### What you will do
Copy out the full listing that comes next, exactly.
◇ ◇ ◇ ◇ ◇
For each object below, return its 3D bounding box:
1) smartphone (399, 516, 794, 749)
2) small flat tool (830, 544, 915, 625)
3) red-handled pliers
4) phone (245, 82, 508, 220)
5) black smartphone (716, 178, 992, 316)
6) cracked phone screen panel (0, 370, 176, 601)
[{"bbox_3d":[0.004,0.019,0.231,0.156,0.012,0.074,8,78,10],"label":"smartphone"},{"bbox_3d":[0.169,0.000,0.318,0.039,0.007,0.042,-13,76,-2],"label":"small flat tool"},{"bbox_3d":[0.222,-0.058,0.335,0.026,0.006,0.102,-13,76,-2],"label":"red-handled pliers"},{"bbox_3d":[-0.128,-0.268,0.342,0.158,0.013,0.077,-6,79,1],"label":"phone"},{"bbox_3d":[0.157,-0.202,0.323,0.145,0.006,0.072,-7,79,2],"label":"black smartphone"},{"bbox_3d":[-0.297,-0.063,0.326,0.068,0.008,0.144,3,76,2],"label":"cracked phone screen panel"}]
◇ ◇ ◇ ◇ ◇
### Exercise output
For each object below, return its 3D bounding box:
1) smartphone (399, 516, 794, 749)
2) small flat tool (830, 544, 915, 625)
3) red-handled pliers
4) phone (245, 82, 508, 220)
5) black smartphone (716, 178, 992, 316)
6) cracked phone screen panel (0, 370, 176, 601)
[{"bbox_3d":[0.004,0.019,0.231,0.156,0.012,0.074,8,78,10],"label":"smartphone"},{"bbox_3d":[0.169,0.000,0.318,0.039,0.007,0.042,-13,76,-2],"label":"small flat tool"},{"bbox_3d":[0.222,-0.058,0.335,0.026,0.006,0.102,-13,76,-2],"label":"red-handled pliers"},{"bbox_3d":[-0.128,-0.268,0.342,0.158,0.013,0.077,-6,79,1],"label":"phone"},{"bbox_3d":[0.157,-0.202,0.323,0.145,0.006,0.072,-7,79,2],"label":"black smartphone"},{"bbox_3d":[-0.297,-0.063,0.326,0.068,0.008,0.144,3,76,2],"label":"cracked phone screen panel"}]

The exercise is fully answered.